Lakhan Abdullah, Abed Mohammed Mazin, Kadry Seifedine, Hameed Abdulkareem Karrar, Taha Al-Dhief Fahad, Hsu Ching-Hsien
College of Computer Science and Artificial Intelligence, Wenzhou University, Wenzhou, China.
College of Computer Science and Information Technology, University of Anbar, Ramadi, Iraq.
PeerJ Comput Sci. 2021 Nov 22;7:e758. doi: 10.7717/peerj-cs.758. eCollection 2021.
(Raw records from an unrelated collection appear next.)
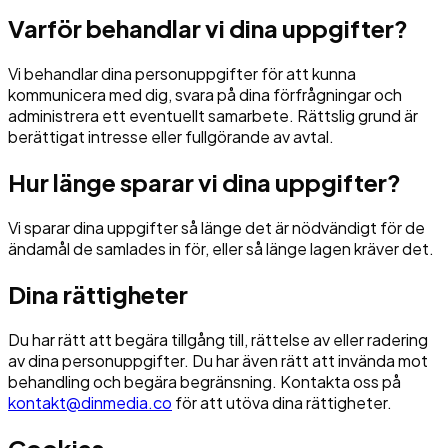
Varför behandlar vi dina uppgifter?
Vi behandlar dina personuppgifter för att kunna
kommunicera med dig, svara på dina förfrågningar och
administrera ett eventuellt samarbete. Rättslig grund är
berättigat intresse eller fullgörande av avtal.
Hur länge sparar vi dina uppgifter?
Vi sparar dina uppgifter så länge det är nödvändigt för de
ändamål de samlades in för, eller så länge lagen kräver det.
Dina rättigheter
Du har rätt att begära tillgång till, rättelse av eller radering
av dina personuppgifter. Du har även rätt att invända mot
behandling och begära begränsning. Kontakta oss på
kontakt@dinmedia.co
för att utöva dina rättigheter.
Cookies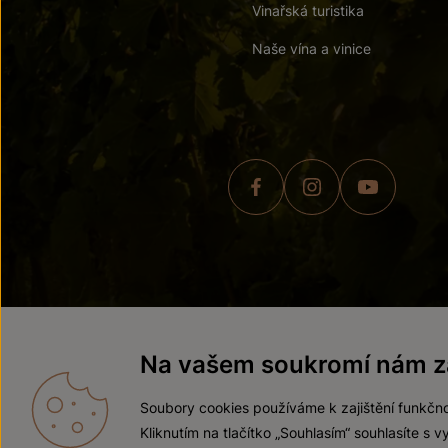
Vinařská turistika
Naše vína a vinice
© 2026 ZNOVÍN ZNOJMO,
Na vašem soukromí nám zá
Soubory cookies používáme k zajištění funkčno
Kliknutím na tlačítko „Souhlasím“ souhlasíte s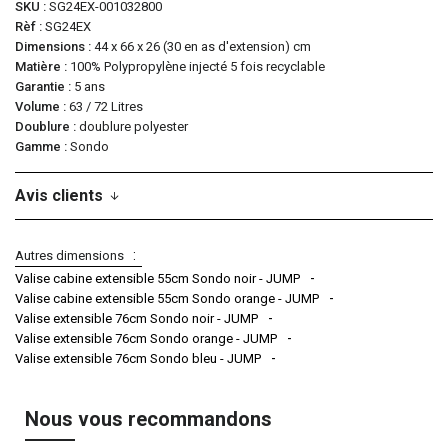
SKU
SG24EX-001032800
Rèf
SG24EX
Dimensions
44 x 66 x 26 (30 en as d'extension) cm
Matière
100% Polypropylène injecté 5 fois recyclable
Garantie
5 ans
Volume
63 / 72 Litres
Doublure
doublure polyester
Gamme
Sondo
Avis clients
Autres dimensions
Valise cabine extensible 55cm Sondo noir - JUMP
Valise cabine extensible 55cm Sondo orange - JUMP
Valise extensible 76cm Sondo noir - JUMP
Valise extensible 76cm Sondo orange - JUMP
Valise extensible 76cm Sondo bleu - JUMP
Nous vous recommandons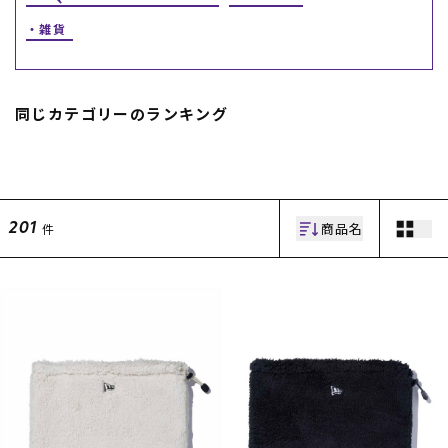
雑貨
スノーTOP
スケートTOP
同じカテゴリーのランキング
CONTENTS
SUPPORT
商品名
件
201
ブランド一覧
ご利用ガイド
特集一覧
会員ランク
RIDE LIFE MAGAZINE一
店頭受取サービス
覧
ギフトラッピング
スタッフスナップ
アフターサポート
中古/アウトレット サー
下取り保証について
フ
よくある質問
中古/アウトレット スノ
店舗一覧
ー
お問い合わせ
ニュース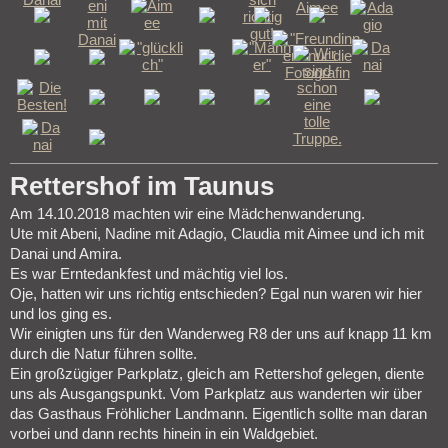
Rettershof im Taunus
Am 14.10.2018 machten wir eine Mädchenwanderung.
Ute mit Abeni, Nadine mit Adagio, Claudia mit Aimee und ich mit
Danai und Amira.
Es war Erntedankfest und mächtig viel los.
Oje, hatten wir uns richtig entschieden? Egal nun waren wir hier
und los ging es.
Wir einigten uns für den Wanderweg R8 der uns auf knapp 11 km
durch die Natur führen sollte.
Ein großzügiger Parkplatz, gleich am Rettershof gelegen, diente
uns als Ausgangspunkt. Vom Parkplatz aus wanderten wir über
das Gasthaus Fröhlicher Landmann. Eigentlich sollte man daran
vorbei und dann rechts hinein in ein Waldgebiet.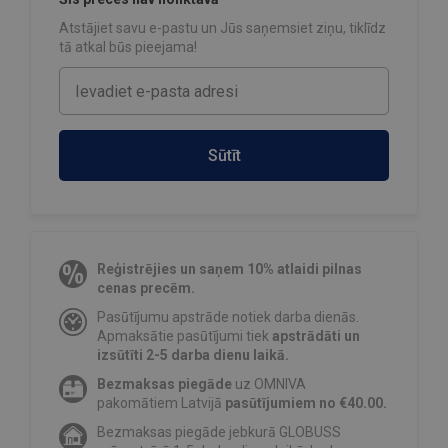
Atstājiet savu e-pastu un Jūs saņemsiet ziņu, tiklīdz
tā atkal būs pieejama!
Sūtīt
Reģistrējies un saņem 10% atlaidi pilnas
cenas precēm.
Pasūtījumu apstrāde notiek darba dienās.
Apmaksātie pasūtījumi tiek
apstrādāti un
izsūtīti 2-5 darba dienu laikā.
Bezmaksas piegāde
uz OMNIVA
pakomātiem Latvijā
pasūtījumiem no €40.00.
Bezmaksas piegāde jebkurā GLOBUSS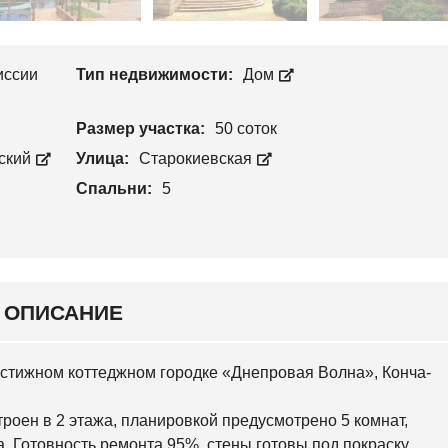
Л
П
О
Р
С
О
Е
И
Е
иссии
Тип недвижимости:
Дом
З
В
В
С
О
К
Размер участка:
50 соток
Д
И
С
Й
ский
Улица:
Старокиевская
Т
В
Спальни:
5
С
О
В
Я
Т
О
Ш
И
Н
ОПИСАНИЕ
С
К
И
Й
рестижном коттеджном городке «Днепровая Волна», Конча-
О
оен в 2 этажа, планировкой предусмотрено 5 комнат,
С
О
а. Готовность ремонта 95%, стены готовы под покраску,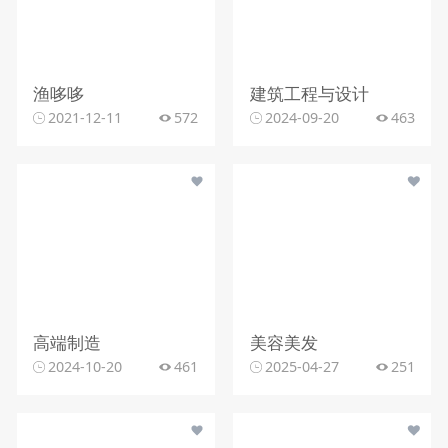
渔哆哆
建筑工程与设计
2021-12-11
572
2024-09-20
463
高端制造
美容美发
2024-10-20
461
2025-04-27
251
The intelligent reflecting surface (IRS) is a ground-breaking technology that can boost the efficiency of wireless data transmission systems. Specifically, the wireless signal transmitting environment is reconfigured by adjusting a large number of small reflecting units simultaneously. Therefore, intelligent reflecting surface (IRS) has been suggested as a possible solution for improving several aspects of future wireless communication. However, individual nodes are empowered in IRS, but decisions and learning of data are still made by the centralized node in the IRS mechanism. Whereas, in previous works, the problem of energy-efficient and delayed awareness learning IRS-assisted communications has been largely overlooked. The federated learning aware Intelligent Reconfigurable Surface Task Scheduling schemes (FL-IRSTS) algorithm is proposed in this paper to achieve high-speed communication with energy and delay efficient offloading and scheduling. The training of models is divided into different nodes. Therefore, the trained model will decide the IRSTS configuration that best meets the goals in terms of communication rate. Multiple local models trained with the local healthcare fog-cloud network for each workload using federated learning (FL) to generate a global model. Then, each trained model shared its initial configuration with the global model for the next training round. Each application's healthcare data is handled and processed locally during the training process. Simulation results show that the proposed algorithm's achievable rate output can effectively approach centralized machine learning (ML) while meeting the study's energy and delay objectives.
智能反射面(IRS)是一种开创性技术,可提高无线数据传输系统的效率。具体而言,通过同时调整大量小型反射单元来重新配置无线信号传输环境。因此,智能反射面(IRS)已被视为改善未来无线通信多个方面的一种可能解决方案。然而,在IRS中各个节点被赋能,但数据的决策和学习仍由IRS机制中的集中式节点进行。而在以往的工作中,节能和延迟感知学习的IRS辅助通信问题在很大程度上被忽视了。本文提出了联邦学习感知智能可重构表面任务调度方案(FL-IRSTS)算法,以实现具有能量和延迟高效卸载与调度的高速通信。模型的训练被划分到不同节点。因此,训练后的模型将根据通信速率决定最符合目标的IRSTS配置。使用联邦学习(FL)针对每个工作负载在本地医疗雾云网络中训练多个本地模型以生成全局模型。然后,每个训练后的模型与全局模型共享其初始配置以进行下一轮训练。在训练过程中,每个应用的医疗数据在本地进行处理和加工。仿真结果表明,所提算法的可达速率输出在满足研究的能量和延迟目标的同时,能够有效接近集中式机器学习(ML)。